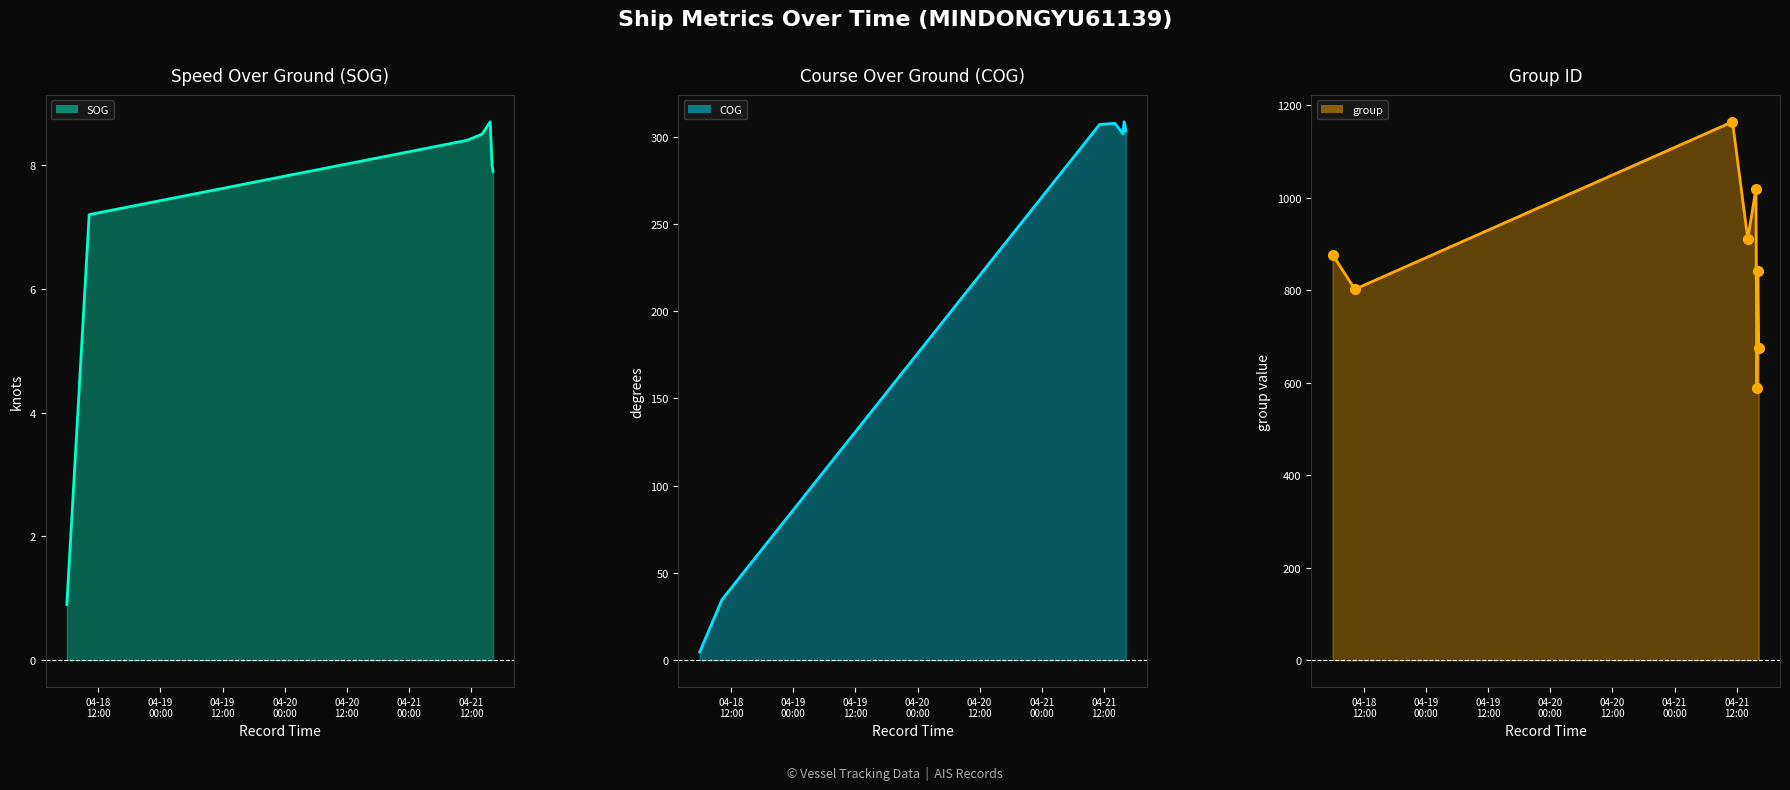

Reading left to right, list all the values displayed in this chart.

SOG line: 0.9	7.2	8.4	8.5	8.7	8.3	8.0	7.9
COG line: 4.7	34.7	307.0	307.6	301.6	308.5	306.7	303.3
group line: 877.0	802.0	1164.0	911.0	1019.0	589.0	841.0	676.0
group markers: 877.0	802.0	1164.0	911.0	1019.0	589.0	841.0	676.0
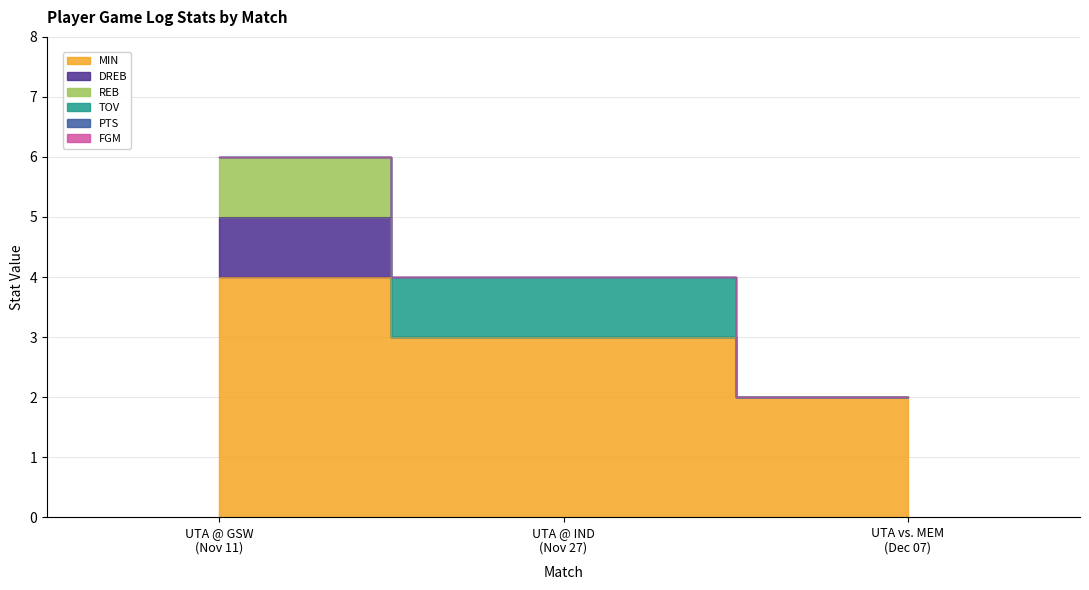

What is the maximum value for REB?

1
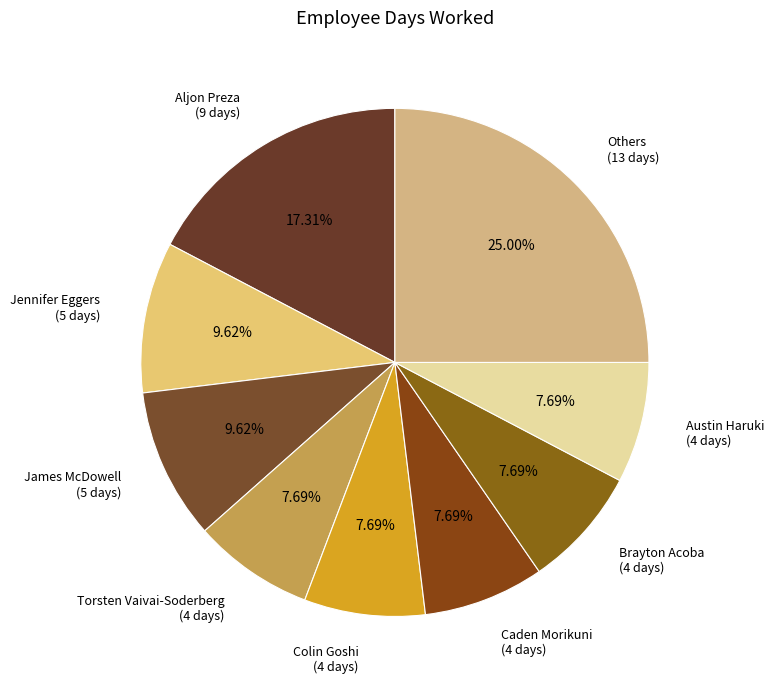

Which category has the biggest portion of the pie?

Others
----
[Task goal]
Please reproduce the text of all the items above word for word, leaving out the pictures.

[Task response]
Reading left to right, list all the values displayed in this chart.

SOG line: 0.9	7.2	8.4	8.5	8.7	8.3	8.0	7.9
COG line: 4.7	34.7	307.0	307.6	301.6	308.5	306.7	303.3
group line: 877.0	802.0	1164.0	911.0	1019.0	589.0	841.0	676.0
group markers: 877.0	802.0	1164.0	911.0	1019.0	589.0	841.0	676.0

What is the maximum value for REB?

1

Which category has the biggest portion of the pie?

Others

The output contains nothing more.